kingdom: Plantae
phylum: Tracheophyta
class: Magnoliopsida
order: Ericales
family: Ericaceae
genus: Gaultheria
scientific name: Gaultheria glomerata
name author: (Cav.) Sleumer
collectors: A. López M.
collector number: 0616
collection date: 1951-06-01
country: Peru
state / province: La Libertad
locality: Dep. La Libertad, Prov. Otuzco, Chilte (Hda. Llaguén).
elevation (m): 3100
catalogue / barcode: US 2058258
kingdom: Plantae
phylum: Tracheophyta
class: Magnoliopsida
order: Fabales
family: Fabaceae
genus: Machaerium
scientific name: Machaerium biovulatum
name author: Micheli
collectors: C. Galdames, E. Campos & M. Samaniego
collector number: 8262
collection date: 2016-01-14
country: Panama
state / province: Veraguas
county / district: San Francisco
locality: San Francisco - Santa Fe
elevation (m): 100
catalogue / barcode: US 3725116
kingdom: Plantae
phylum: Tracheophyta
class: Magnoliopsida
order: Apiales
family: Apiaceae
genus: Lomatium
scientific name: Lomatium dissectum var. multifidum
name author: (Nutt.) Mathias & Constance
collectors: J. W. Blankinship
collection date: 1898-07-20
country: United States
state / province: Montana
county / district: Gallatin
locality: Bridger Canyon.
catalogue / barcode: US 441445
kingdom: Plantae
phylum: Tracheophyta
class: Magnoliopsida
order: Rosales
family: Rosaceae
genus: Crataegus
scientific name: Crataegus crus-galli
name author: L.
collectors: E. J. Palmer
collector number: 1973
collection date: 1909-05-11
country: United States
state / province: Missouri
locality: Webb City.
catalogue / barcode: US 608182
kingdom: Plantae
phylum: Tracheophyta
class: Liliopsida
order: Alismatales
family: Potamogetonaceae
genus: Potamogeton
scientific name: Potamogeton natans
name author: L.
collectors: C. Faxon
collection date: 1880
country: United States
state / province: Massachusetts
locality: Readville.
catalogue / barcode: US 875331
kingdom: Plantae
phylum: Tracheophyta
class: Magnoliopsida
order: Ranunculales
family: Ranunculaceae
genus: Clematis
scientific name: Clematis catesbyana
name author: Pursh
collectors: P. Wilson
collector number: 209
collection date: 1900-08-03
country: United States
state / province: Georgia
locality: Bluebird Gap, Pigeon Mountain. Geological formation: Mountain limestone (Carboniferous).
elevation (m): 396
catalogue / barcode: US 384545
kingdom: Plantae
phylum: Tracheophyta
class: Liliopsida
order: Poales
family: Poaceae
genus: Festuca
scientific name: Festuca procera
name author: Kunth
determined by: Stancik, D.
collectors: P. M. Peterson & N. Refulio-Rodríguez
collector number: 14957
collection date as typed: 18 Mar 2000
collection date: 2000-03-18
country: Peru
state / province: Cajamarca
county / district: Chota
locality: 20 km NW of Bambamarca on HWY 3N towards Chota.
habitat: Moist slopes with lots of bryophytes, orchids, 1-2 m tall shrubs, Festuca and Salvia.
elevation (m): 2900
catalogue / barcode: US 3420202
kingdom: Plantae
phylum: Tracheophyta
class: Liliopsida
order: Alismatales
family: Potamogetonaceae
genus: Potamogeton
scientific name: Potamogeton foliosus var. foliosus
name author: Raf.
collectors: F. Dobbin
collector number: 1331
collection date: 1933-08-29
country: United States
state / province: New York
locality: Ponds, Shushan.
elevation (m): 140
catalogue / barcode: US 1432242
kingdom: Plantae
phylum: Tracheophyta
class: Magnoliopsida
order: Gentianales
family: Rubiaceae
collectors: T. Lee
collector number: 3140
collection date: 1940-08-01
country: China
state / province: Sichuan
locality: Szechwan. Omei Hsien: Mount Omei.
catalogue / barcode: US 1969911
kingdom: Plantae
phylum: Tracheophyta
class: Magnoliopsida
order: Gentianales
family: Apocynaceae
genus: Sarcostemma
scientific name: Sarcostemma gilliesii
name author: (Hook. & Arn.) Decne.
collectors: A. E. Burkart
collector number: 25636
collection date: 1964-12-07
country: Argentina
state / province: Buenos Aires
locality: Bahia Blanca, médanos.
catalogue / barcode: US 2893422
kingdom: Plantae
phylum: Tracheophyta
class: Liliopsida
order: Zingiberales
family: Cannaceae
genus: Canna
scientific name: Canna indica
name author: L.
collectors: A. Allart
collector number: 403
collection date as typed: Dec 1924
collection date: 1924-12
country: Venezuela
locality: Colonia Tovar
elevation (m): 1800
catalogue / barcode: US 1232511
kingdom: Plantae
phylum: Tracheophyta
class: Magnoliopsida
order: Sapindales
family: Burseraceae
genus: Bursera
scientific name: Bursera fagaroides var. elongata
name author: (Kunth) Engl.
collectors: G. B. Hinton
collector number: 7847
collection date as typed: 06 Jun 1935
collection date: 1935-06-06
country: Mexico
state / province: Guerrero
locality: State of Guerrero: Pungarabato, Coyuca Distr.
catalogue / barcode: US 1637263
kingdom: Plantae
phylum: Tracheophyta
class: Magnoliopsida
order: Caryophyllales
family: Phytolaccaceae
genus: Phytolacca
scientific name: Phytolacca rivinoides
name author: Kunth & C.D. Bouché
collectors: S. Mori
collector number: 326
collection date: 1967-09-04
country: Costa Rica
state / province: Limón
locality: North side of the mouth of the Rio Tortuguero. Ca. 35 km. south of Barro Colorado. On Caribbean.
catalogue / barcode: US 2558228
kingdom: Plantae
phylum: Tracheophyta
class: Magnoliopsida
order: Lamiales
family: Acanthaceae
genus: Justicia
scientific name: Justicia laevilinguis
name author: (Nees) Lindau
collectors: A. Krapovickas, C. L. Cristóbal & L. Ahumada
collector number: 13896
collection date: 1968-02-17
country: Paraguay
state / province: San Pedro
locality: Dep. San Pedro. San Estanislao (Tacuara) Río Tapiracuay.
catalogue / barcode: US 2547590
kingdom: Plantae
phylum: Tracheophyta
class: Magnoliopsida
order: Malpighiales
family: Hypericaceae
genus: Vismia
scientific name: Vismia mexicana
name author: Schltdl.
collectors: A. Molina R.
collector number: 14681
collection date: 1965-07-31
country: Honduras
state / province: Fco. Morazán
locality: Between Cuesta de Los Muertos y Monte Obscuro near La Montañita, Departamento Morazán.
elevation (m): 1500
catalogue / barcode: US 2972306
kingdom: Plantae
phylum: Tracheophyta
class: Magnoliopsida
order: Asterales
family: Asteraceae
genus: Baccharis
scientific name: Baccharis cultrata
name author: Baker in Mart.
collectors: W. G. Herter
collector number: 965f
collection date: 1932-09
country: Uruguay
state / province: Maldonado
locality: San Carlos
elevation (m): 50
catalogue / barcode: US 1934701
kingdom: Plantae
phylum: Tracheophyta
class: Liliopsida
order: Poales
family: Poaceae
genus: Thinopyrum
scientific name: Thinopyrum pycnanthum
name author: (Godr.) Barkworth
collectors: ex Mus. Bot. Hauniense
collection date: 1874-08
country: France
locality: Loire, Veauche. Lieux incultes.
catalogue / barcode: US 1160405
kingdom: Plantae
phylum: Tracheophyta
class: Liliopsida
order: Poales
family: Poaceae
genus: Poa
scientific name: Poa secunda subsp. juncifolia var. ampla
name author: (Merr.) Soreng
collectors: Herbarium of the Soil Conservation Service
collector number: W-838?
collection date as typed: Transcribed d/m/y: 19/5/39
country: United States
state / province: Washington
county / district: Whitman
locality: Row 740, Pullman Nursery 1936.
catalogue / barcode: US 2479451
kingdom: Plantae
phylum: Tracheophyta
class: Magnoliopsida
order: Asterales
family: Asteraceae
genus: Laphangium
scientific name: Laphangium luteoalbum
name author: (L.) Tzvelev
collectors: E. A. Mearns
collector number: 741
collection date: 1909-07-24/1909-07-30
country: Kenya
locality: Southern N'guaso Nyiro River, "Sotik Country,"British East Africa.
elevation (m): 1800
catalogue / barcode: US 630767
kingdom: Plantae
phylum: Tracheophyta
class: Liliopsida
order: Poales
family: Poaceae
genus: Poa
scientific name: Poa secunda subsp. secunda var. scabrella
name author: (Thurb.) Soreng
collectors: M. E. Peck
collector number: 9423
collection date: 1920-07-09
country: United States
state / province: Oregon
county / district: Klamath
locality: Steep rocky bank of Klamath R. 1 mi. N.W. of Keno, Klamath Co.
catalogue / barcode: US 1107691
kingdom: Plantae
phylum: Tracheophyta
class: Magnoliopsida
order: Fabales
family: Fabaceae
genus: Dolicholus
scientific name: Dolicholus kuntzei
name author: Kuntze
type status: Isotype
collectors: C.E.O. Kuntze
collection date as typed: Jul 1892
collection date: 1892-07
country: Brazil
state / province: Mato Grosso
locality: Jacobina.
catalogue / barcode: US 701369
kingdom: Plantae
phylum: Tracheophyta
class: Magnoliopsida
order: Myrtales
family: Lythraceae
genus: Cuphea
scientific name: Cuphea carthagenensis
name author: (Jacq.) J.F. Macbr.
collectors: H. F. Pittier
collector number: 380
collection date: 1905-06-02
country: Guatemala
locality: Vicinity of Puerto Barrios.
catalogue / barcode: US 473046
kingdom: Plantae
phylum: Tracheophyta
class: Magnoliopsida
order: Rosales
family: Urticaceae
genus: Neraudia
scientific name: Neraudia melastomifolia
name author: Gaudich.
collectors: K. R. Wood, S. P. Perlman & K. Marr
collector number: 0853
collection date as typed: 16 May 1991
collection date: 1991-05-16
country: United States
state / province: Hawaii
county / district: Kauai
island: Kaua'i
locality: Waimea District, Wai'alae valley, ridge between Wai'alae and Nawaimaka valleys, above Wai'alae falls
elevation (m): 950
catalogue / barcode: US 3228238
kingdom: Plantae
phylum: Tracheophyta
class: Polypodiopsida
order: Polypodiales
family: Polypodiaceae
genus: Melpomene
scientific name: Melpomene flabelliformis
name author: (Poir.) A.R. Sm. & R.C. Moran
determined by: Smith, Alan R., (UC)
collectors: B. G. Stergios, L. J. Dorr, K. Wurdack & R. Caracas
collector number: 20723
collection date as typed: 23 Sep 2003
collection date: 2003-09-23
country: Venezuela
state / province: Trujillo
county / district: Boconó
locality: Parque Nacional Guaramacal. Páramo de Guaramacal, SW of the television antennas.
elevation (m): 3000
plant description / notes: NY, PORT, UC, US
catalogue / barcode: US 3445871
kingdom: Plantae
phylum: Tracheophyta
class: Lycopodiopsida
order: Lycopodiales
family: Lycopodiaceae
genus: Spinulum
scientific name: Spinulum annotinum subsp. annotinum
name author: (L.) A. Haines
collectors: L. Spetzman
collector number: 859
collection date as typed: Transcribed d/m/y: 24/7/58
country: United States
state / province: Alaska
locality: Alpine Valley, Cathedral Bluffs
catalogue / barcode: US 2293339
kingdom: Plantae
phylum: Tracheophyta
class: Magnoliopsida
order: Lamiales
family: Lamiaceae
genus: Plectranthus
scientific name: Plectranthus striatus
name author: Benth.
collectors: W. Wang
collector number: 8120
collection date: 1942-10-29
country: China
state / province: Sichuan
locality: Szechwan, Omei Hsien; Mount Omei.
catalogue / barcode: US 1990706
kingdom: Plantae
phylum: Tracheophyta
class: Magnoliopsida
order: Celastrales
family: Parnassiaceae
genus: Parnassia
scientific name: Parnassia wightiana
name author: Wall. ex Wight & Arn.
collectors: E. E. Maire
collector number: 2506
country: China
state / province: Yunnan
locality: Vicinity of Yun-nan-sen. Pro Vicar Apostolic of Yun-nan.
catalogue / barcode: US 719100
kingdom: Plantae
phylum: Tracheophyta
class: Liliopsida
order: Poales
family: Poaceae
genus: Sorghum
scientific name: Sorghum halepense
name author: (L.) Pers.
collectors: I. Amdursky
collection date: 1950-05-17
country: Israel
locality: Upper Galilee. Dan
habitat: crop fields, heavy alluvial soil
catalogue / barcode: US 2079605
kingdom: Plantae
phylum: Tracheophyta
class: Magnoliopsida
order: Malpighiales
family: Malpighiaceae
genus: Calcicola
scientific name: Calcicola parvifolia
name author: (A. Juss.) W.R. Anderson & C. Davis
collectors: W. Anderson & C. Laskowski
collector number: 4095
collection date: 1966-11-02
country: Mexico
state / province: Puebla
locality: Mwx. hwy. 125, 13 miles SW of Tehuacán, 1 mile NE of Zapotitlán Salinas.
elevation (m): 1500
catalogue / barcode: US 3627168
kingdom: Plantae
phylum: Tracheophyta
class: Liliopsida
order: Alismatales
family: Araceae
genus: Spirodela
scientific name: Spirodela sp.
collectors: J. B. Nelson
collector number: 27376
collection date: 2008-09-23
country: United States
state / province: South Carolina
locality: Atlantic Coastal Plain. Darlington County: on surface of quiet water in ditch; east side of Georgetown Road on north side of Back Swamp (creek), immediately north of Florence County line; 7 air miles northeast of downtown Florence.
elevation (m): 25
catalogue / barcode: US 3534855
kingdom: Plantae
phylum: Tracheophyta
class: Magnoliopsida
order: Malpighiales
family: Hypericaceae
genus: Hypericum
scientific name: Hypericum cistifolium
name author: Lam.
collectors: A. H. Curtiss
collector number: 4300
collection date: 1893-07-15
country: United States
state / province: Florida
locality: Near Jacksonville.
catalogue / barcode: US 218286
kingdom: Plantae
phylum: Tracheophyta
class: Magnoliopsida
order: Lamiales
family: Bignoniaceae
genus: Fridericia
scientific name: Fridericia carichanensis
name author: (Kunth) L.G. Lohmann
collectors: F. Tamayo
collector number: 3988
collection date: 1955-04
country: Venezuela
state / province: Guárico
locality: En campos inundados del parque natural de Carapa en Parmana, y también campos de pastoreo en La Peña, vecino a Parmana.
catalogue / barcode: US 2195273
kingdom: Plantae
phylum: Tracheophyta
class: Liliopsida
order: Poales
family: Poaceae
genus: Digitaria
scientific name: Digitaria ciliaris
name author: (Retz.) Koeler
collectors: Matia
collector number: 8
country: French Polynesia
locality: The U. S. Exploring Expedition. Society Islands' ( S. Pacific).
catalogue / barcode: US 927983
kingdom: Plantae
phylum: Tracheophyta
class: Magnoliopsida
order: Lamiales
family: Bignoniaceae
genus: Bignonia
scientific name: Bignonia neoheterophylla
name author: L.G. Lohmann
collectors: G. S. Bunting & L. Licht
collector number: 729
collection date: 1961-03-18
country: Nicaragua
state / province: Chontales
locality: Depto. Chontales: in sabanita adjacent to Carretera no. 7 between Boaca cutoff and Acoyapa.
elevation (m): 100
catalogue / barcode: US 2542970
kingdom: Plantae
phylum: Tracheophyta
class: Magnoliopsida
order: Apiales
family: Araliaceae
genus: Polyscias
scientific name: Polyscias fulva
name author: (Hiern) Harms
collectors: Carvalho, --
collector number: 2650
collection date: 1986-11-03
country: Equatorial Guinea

### СУТЬ ЗАДАНИЯ
Преобразуйте строки, начиная со строки, содержащей «county / district: San Francisco», и заканчивая строкой, содержащей «genus: Lomatium», в CSV из двух столбцов «поле» и «значение», по одной строке CSV на каждую строку. В столбец «поле» запишите название из строки, а в столбец «значение» запишите то, что в ней указано, заключив каждое в кавычки и заменив переносы строк пробелами.

### ОТВЕТ
поле,значение
"county / district:","San Francisco"
"locality:","San Francisco - Santa Fe"
"elevation (m):","100"
"catalogue / barcode:","US 3725116"
"kingdom:","Plantae"
"phylum:","Tracheophyta"
"class:","Magnoliopsida"
"order:","Apiales"
"family:","Apiaceae"
"genus:","Lomatium"